(Study text)
In addition to the speed boost for most CPUs that is also present in PFGW 3.4.0, I noticed an interesting new addition when perusing LLR 3.8.2's readme:
Code:
5) Main user options (not set by default) :
    Verbose=1 : Get more details in the results file (default : 1 line/result).
    StopOnSuccess=1 : Stop the job when a prime or PRP is found.
    BeepOnSuccess=1 : Make noise at a positive result,
      if both Stop and Beep are set, make noise until stopped by the user!
    StopOnPrimedK=<number> : after <number> sucesses with this k value,
      skip further pairs having the same k value (usually, <number> = 1).
    StopOnPrimedN=<number> : Same thing, involving the value of n.
    StopOnPrimedB=<number> : Same thing, involving the base value.
(End Study text)
### Your instructions
Translate this sentence from the LLR post into Spanish: "In addition to the speed boost for most CPUs that is also present in PFGW 3.4.0, I noticed an interesting new addition when perusing LLR 3.8.2's readme:" Work from the LLR post alone.
(Data extract)
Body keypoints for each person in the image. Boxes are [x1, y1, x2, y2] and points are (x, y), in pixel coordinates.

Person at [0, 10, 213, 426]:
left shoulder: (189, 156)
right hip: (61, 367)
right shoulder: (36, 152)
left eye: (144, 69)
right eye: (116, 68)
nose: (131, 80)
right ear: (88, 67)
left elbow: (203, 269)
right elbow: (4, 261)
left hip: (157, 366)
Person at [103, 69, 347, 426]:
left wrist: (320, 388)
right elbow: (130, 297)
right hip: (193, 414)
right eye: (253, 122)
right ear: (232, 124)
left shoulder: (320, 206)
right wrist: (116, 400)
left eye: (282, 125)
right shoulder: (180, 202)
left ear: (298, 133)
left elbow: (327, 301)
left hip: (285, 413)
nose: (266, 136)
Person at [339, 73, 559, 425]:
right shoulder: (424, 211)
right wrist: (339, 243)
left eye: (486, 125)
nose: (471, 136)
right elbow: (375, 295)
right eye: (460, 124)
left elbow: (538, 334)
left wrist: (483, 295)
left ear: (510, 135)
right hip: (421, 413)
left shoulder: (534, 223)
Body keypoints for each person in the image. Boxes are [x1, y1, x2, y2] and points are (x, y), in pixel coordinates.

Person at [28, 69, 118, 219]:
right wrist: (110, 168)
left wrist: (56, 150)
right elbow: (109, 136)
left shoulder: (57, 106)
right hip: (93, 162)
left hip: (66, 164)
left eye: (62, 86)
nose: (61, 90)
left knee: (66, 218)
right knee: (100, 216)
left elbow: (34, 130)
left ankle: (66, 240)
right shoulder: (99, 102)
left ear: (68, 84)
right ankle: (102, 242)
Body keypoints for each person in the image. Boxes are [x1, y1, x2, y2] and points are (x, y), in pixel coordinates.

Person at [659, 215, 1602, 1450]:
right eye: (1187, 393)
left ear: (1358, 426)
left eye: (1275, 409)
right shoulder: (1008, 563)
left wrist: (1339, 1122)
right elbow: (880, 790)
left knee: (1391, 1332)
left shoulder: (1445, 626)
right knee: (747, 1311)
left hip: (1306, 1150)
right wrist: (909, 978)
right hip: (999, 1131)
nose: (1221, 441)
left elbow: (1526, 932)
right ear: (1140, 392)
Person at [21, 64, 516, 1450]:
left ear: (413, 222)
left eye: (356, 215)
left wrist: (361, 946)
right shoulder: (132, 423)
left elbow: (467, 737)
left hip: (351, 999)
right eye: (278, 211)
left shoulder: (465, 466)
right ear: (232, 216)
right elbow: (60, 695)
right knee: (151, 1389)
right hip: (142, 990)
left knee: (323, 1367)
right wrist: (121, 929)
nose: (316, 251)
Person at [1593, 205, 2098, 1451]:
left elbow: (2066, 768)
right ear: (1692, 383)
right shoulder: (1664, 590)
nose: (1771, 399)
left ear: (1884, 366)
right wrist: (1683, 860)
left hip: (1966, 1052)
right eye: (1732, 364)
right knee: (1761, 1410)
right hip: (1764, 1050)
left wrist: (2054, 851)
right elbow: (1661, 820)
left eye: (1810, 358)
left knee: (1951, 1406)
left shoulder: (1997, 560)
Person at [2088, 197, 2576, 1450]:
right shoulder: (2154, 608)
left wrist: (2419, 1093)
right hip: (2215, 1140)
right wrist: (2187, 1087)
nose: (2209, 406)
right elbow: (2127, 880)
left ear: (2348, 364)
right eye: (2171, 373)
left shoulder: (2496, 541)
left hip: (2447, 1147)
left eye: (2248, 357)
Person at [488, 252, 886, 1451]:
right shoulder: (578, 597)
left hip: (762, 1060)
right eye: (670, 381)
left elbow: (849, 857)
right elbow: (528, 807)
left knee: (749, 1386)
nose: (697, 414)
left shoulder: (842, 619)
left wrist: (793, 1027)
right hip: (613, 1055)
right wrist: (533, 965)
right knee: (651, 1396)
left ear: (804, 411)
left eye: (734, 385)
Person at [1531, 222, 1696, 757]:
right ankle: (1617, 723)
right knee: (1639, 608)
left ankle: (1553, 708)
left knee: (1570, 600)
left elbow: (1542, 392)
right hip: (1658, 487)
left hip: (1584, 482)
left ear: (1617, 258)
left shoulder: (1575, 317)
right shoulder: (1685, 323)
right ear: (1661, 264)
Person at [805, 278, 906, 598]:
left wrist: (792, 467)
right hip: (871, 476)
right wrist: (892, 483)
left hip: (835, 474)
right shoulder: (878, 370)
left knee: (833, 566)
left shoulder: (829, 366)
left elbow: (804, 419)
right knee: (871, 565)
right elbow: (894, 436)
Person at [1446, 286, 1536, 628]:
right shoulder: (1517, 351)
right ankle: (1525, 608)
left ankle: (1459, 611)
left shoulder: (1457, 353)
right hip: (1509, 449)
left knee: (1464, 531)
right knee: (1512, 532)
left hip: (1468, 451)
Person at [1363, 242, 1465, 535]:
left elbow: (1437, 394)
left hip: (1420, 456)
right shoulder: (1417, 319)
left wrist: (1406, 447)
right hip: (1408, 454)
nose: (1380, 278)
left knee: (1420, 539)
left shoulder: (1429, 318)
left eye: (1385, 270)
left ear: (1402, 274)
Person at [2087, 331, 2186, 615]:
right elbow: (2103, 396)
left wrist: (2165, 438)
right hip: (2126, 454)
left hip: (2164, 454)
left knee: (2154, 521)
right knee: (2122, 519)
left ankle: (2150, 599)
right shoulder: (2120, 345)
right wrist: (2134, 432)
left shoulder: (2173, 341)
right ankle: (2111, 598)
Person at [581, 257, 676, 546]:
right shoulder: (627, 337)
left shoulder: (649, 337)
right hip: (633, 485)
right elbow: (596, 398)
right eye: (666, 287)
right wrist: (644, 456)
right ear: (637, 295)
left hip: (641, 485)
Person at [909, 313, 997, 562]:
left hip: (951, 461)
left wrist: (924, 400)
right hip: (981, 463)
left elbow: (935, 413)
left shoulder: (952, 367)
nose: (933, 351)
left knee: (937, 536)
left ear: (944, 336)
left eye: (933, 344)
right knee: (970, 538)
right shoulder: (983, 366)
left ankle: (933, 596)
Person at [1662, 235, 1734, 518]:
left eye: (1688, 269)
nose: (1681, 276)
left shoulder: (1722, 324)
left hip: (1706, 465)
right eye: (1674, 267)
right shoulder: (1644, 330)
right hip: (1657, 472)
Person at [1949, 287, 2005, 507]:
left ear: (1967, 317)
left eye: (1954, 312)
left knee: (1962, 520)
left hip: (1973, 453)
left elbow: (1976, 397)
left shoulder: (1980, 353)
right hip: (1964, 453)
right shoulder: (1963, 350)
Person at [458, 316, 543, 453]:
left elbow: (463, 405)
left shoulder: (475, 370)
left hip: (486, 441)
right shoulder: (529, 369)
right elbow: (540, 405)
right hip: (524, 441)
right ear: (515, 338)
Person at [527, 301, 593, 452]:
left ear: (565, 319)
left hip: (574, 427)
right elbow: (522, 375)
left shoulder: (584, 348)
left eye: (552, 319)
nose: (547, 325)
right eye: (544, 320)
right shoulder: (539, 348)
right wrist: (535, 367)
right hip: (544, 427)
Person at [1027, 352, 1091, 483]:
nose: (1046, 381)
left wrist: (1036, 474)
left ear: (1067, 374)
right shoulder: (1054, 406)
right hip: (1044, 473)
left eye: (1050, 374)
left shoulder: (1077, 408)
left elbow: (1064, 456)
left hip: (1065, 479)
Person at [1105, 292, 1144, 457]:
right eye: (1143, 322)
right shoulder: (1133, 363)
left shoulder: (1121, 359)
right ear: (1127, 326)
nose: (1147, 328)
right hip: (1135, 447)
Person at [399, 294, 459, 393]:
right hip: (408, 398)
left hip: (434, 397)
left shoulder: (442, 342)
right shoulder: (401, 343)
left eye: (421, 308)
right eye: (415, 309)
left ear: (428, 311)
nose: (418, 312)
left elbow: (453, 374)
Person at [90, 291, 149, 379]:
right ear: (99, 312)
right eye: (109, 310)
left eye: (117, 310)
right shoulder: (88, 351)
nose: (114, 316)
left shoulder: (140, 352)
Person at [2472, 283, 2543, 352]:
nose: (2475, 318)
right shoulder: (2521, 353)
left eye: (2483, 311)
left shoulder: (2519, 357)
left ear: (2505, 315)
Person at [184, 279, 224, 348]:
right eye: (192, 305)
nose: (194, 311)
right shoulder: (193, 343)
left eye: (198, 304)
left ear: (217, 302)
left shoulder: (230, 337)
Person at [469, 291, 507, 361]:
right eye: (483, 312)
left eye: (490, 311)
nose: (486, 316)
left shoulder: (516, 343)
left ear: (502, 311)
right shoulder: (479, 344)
(End Data extract)
### Task output
Además del aumento de velocidad para la mayoría de las CPU que también está presente en PFGW 3.4.0, noté una interesante novedad al revisar el archivo readme de LLR 3.8.2: